C’est la même chose pour Danielle Proulx, qui est tellement belle dans la vie ! Mais Henriette a du punch. On voit qu’elle s’est améliorée. Elle ne vit plus dans la rue, donc elle est moins rouge, se brosse les dents, se nourrit mieux. Elle est moins dans l’urgence et ça paraît sur son apparence. Inversement, Jeanne est plus troublée étant donné les récents événements. D’un premier coup d’oeil, les téléspectateurs doivent comprendre ce que vivent les personnages. »
MARQUÉES PAR LA VIE
Pour le téléspectateur, les maquillages d’Unité 9 pourraient paraître simples. La plupart des détenues ne semblent pas maquillées. Mais le non-maquillage est un art pour déceler les marques de la vie. « On accentue les rougeurs du visage, la couperose, les cernes. On casse carrément l’image de la beauté, poursuit Suzan Poisson. Maquiller Macha [Hélène Florent], par exemple, c’est tout le contraire du glamour. Avec les produits, on ne cherche pas à camoufler, mais plutôt à mettre le focus sur le côté sombre. On joue avec les ombres, avec des couleurs plus ternes. Les détenues sont marquées par la misère, la dureté. » « Le maquillage de Fanny [dans
Fugueuse] évolue beaucoup en fonction de ce qu’elle vit. Dans les derniers épisodes, avec ses cheveux noirs, elle a un look très trash, sa peau est blanchie. Au début, Damien lui payait les faux ongles, les faux cils, mais plus on avance dans l’histoire, plus son mascara a des grumeaux, le maquillage coule, les ongles s’en vont, décrit Marlène Rouleau. C’est comme un mauvais lendemain de veille. Quand elle retourne chez ses parents, ce n’est plus la petite Fanny innocente. On voit qu’elle est plus maquillée qu’au début. »

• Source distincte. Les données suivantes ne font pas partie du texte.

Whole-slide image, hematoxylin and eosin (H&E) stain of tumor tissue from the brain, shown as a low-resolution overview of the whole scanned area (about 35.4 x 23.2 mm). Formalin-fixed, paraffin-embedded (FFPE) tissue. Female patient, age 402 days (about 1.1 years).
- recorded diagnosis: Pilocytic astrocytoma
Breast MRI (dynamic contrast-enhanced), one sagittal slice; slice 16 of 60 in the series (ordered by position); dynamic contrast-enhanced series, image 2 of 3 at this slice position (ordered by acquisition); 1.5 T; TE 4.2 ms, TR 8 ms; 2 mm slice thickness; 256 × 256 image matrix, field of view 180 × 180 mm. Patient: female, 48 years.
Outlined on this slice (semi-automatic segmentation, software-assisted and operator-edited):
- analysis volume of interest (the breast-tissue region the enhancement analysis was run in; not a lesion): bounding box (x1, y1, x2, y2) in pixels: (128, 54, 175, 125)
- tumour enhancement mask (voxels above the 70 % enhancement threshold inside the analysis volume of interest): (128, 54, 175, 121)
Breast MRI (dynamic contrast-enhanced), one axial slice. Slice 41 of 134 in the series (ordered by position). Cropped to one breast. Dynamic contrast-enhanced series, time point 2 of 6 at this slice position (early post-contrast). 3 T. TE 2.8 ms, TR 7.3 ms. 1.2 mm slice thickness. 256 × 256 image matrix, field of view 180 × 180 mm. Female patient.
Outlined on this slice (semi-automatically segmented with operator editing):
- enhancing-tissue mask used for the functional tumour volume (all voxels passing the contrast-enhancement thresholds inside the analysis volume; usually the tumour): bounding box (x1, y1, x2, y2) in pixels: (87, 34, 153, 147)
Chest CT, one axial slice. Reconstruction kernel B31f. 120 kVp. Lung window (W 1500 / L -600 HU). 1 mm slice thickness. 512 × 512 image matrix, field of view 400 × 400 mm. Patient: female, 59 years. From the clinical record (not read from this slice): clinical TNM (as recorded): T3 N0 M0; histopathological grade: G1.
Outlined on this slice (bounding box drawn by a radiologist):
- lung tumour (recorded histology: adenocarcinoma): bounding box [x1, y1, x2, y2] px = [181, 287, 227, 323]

Parfois, le maquillage va bien au-delà du visage. « Pour les scènes de danse, je mettais de l’huile sur le corps des filles avec des brillants pour qu’elles soient lumineuses et attrayantes, continue Marlène. Natacha [Kimberly Laferriere] est très assumée. Mais ce n’est pas évident pour les actrices de jouer nue. Je disais à Kimberly que cette huile, c’était un peu comme son costume pour qu’elle se sente moins nue. »
DÉFIS DE TOURNAGE
Les ressources financières en télévision se sont étiolées dans la dernière décennie. Les journées étant plus condensées, le plateau doit rouler. « Un des défis, quand on crée un personnage, est la possibilité de le réaliser dans un temps réaliste, explique Suzan Poisson. On ne peut pas se permettre de mettre quatre heures pour un seul personnage. Maquiller Henriette demande environ une demi-heure maintenant. Eyota, c’est 1 h 15. Il y a tellement de tatouages, de blessures qu’il faut faire évoluer. Chaque personnage a sa recette! »

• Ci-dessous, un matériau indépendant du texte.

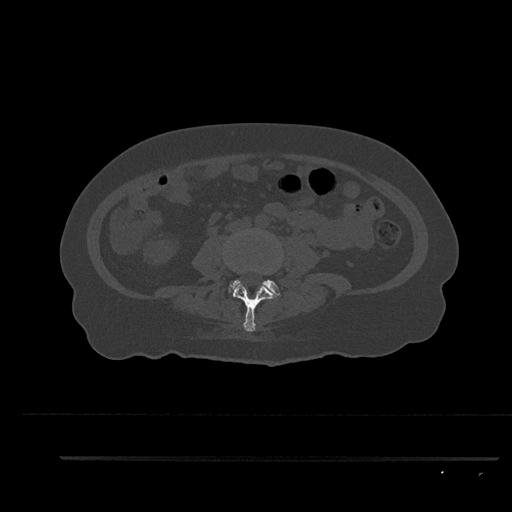
CT including the spine, one axial slice; position 58 of 797 along the scan axis; 120 kVp; bone window (W 1800 / L 400 HU); 0.5 mm slice thickness; 512 × 512 image matrix, field of view 408 × 408 mm. Female patient, age 44 years. From the clinical record (not read from this slice): primary cancer: renal.
Outlined on this slice (semi-automatically segmented with operator editing):
- L3 vertebra: bounding box (x1, y1, x2, y2) in pixels: (233, 282, 280, 331)
- L4 vertebra: (228, 280, 281, 296)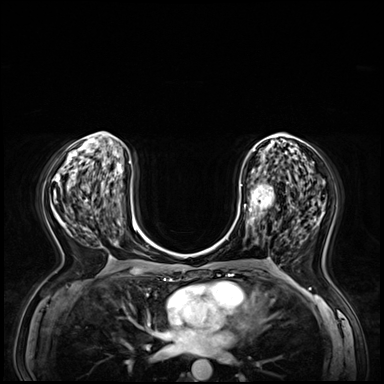
Breast MRI (dynamic contrast-enhanced), one axial slice; position 29 of 72 along the scan axis; dynamic contrast-enhanced series, time point 2 of 8 at this slice position (early post-contrast); 3 T; TE 1.4 ms, TR 4.3 ms; 2.5 mm slice thickness; 384 × 384 image matrix, field of view 360 × 360 mm. Female patient.
Outlined on this slice (semi-automatic segmentation, software-assisted and operator-edited):
- enhancing-tissue mask used for the functional tumour volume (all voxels passing the contrast-enhancement thresholds inside the analysis volume; usually the tumour): bounding box [x1, y1, x2, y2] px = [240, 171, 290, 235]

« Comme on tourne beaucoup dans le désordre, il faut développer des trucs pour que le personnage de Fanny passe de trash à pas trash en moins de 30 minutes, note Marlène Rouleau. On appliquait du vernis noir sous les faux ongles s’il fallait les enlever par exemple. Les faux cils étaient enlevés et remis dépendamment des scènes. Ça faisait vraiment une grande différence entre la Fanny qui danse et la Fanny de Boucherville. Il faut constamment prendre des photos et tout écrire pour être raccord d’une scène à l’autre. »
DEVANT LE MIROIR
Et quand une actrice se transforme, lui arrive-t-elle de vivre une émotion parti- culière en se voyant? « Souvent, observe Marlène. Ariane [Laurence Latreille], on l’a maganée. Quand on l’a maquillée pour ses dernières scènes, elle était vraiment émue en se regardant. Des fois, c’est troublant, renchérit Suzan. Eyota Standing Bear, c’est violent. Pour la scène de la fouille à son arrivée à Lietteville, on la préparait dans un coin. Les techniciens n’avaient pas vu le processus de transformation. Elle a vraiment senti le regard des gens sur elle comme si elle était réellement le personnage. »
Le rôle des maquilleuses est donc primordial à la compréhension d’un personnage, parce que leurs doigts de fée contribuent à brouiller les pistes entre la réalité et la fiction. Ils nous permettent de voir la vie qui se lit sur le visage des personnages auxquels on s’attache rapidement.